Listen, a party is as easily identified by its people as by its policies. Remember Arnold's speech at the GOP convention? He said he became a Republican (albeit a very liberal one, but Republican nonetheless) because of Richard Nixon, who spoke about ideals that a young Arnold found appealing. The Dems continue to thrust some very liberal minds into the role of ambassadors for their party. . .I've just got to ask them one thing: why? Playing the game this way appeals more to those who already share your ideals (by and large) than it appeals to the middle-of-the-road voter. Which group do you think is greater in number: the liberal-minded people who, for some reason or another, weren't energized by this last election but COULD BE energized in the future if the party can establish themselves as even more revolutionary; or the moderate voters who are likely to respond to a more moderate tone from the Democrats? It appears that the party is banking on the former. . .

. . .which just seems like a loser strategy to me. Look, the GOP has a fairly easy task at hand in 2008 (REGARDLESS of how the next 4 years play out. For more on that, check back here in the future): nominate somebody to the moderate side of Bush. Heck, the fact that Bush can't run again already puts the GOP in a good position because all the moderate-leaning Bush haters (and there were more than a few of them) won't be so quick to vote Dem. The Dems, on the other hand, need to find more votes somewhere (hopefully they won't just "create" them, although it appears they already may have done so this past year) PLUS they need to win the anti-Bush voters on merit rather than on hatred. Going further to the left is not likely the way to woo these voters.

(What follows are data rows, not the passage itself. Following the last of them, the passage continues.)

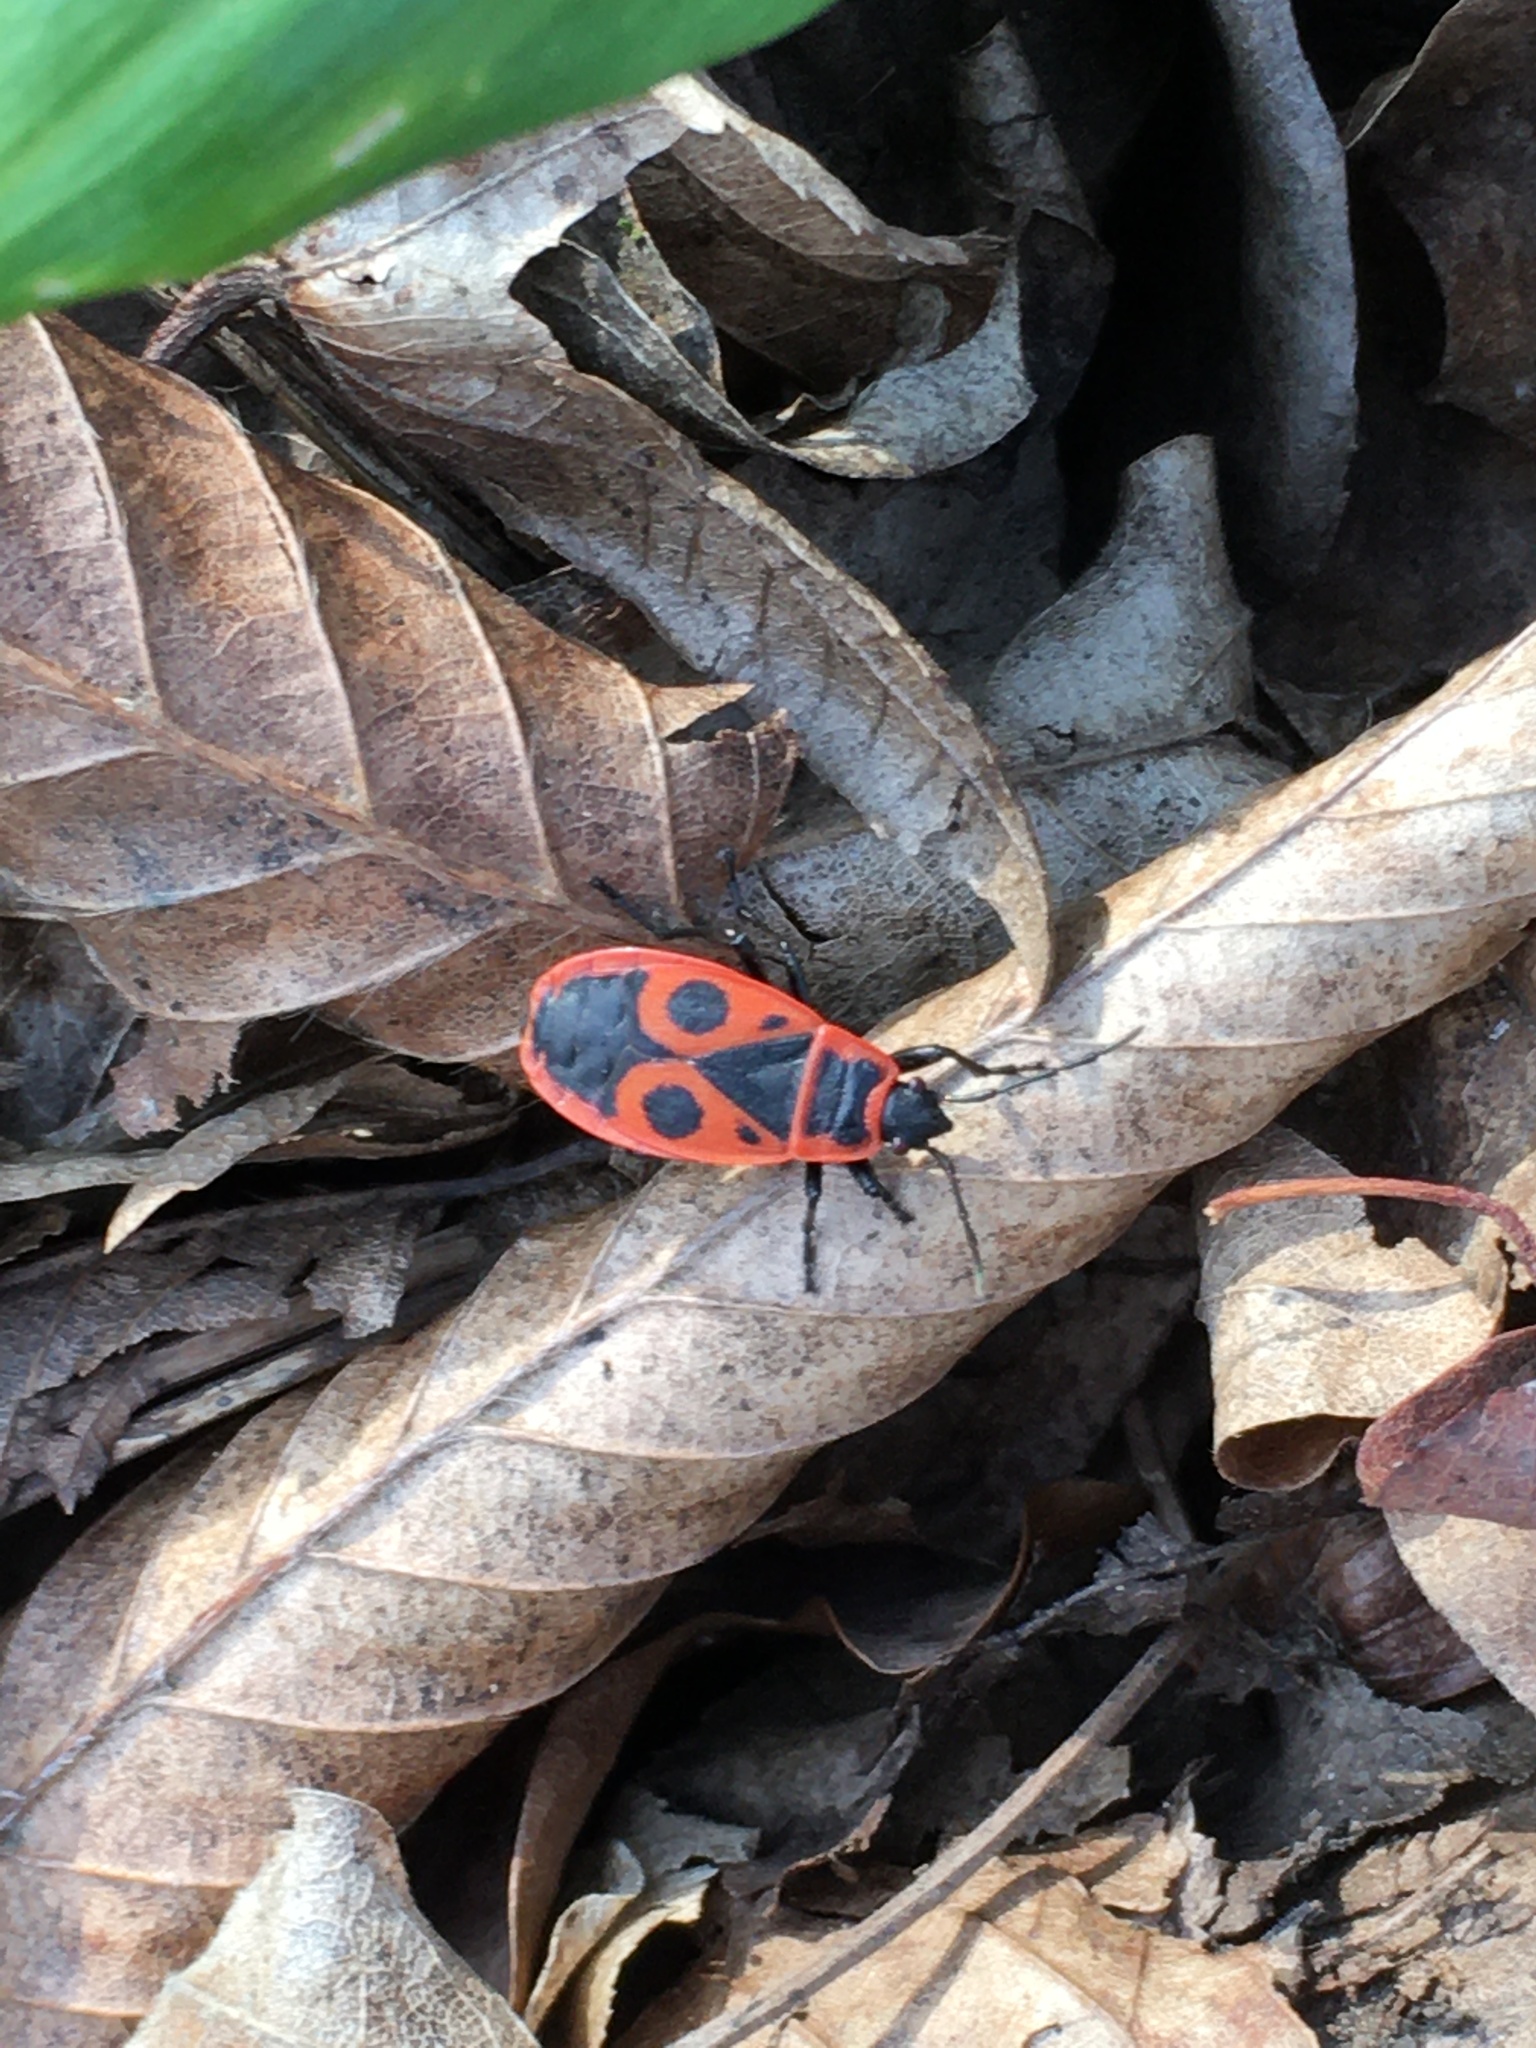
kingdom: Animalia
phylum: Arthropoda
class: Insecta
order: Hemiptera
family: Pyrrhocoridae
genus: Pyrrhocoris
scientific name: Pyrrhocoris apterus
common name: Firebug
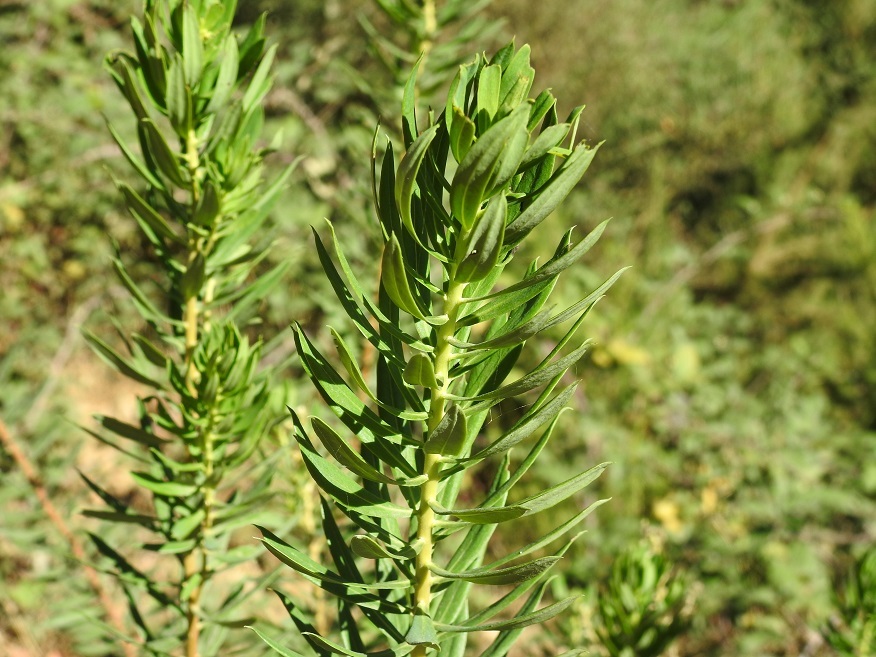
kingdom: Plantae
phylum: Tracheophyta
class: Magnoliopsida
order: Malvales
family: Thymelaeaceae
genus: Daphne
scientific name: Daphne gnidium
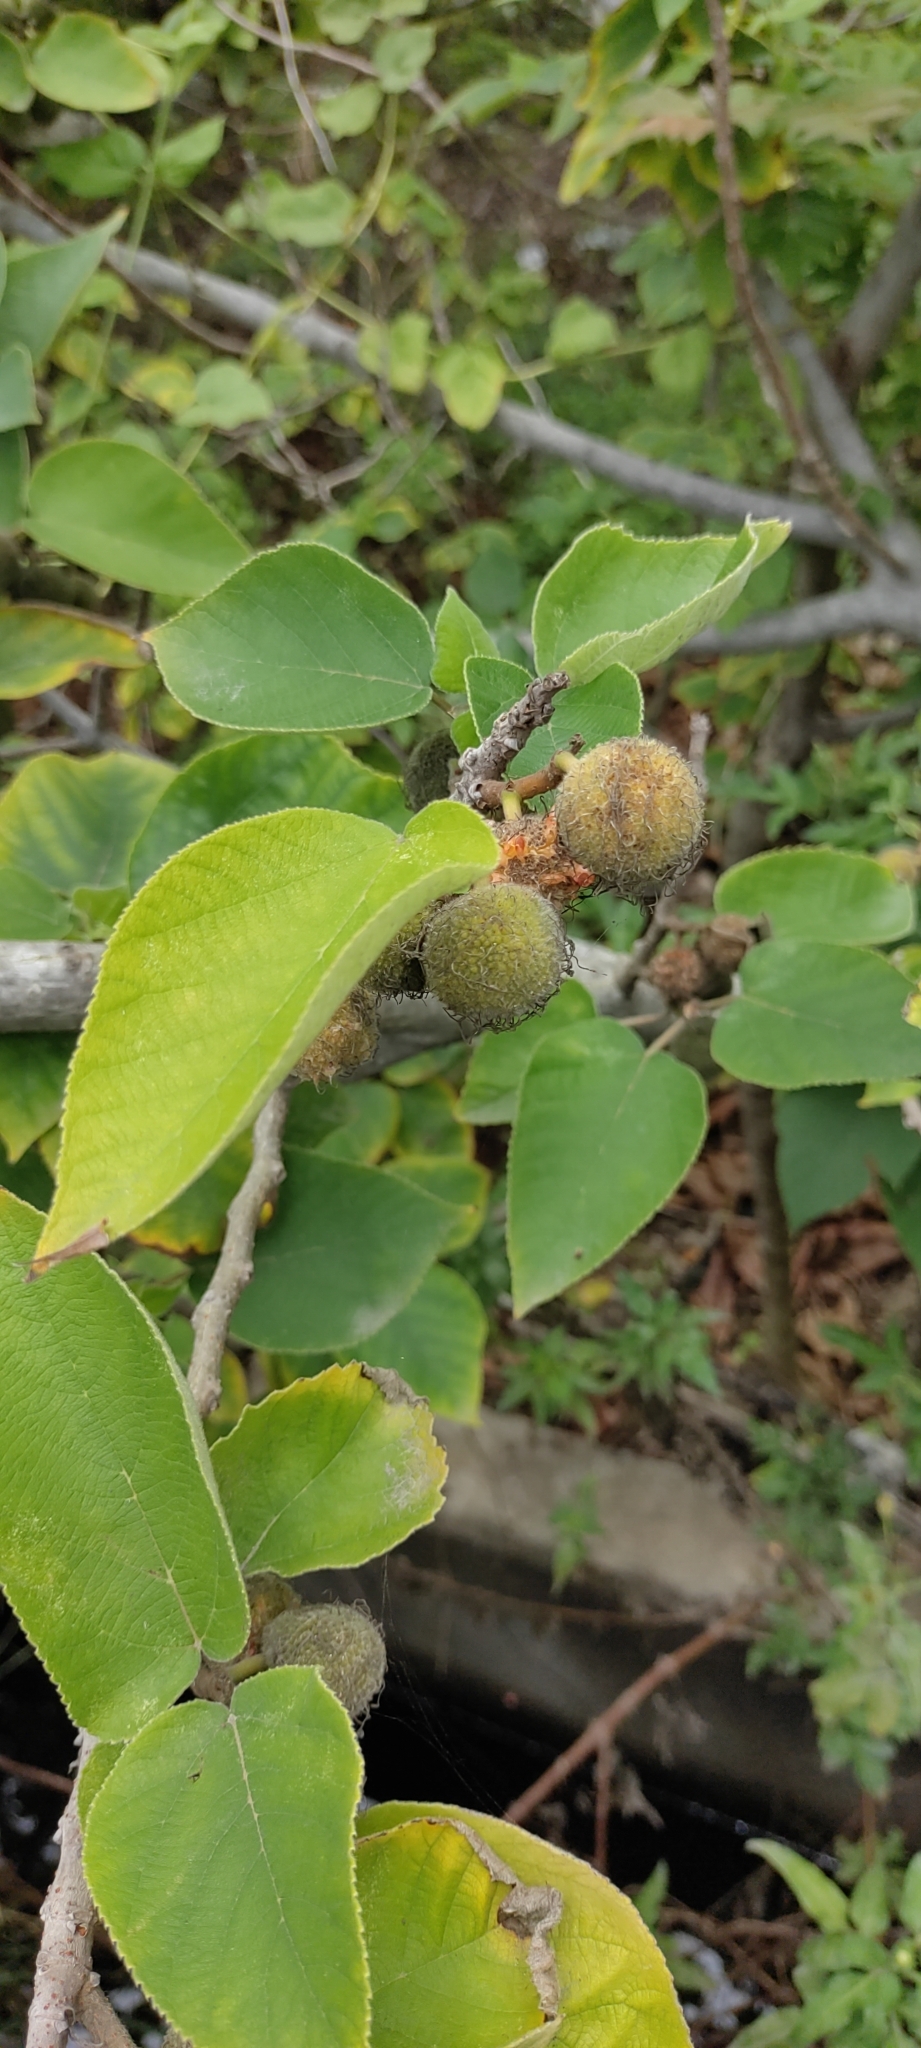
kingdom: Plantae
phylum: Tracheophyta
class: Magnoliopsida
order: Rosales
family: Moraceae
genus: Broussonetia
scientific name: Broussonetia papyrifera
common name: Paper mulberry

And that's just from a popular vote standpoint. Looking at the Electoral College map from this past election, is going "more left" the way the Dems can overcome the vote in Ohio? Is it the way for them to hold on to the close victory in Michigan, Minnesota and Wisconsin?

Now I'm not the world's foremost scholar on such matters, but I can't imagine that there's a lot of potential for investment return by taking a "more liberal" stance on the issues of the day.

There are a plethora of lessons to be learned from the election in 2004 for both parties. So far (in my opinion) I haven't seen the Dems respond to those lessons correctly. I just wonder what it will take to jolt them back to reality. . .

. . .maybe another "YEEE-AW" incident?

Well if that's the case, then they've got just the right guy for the job.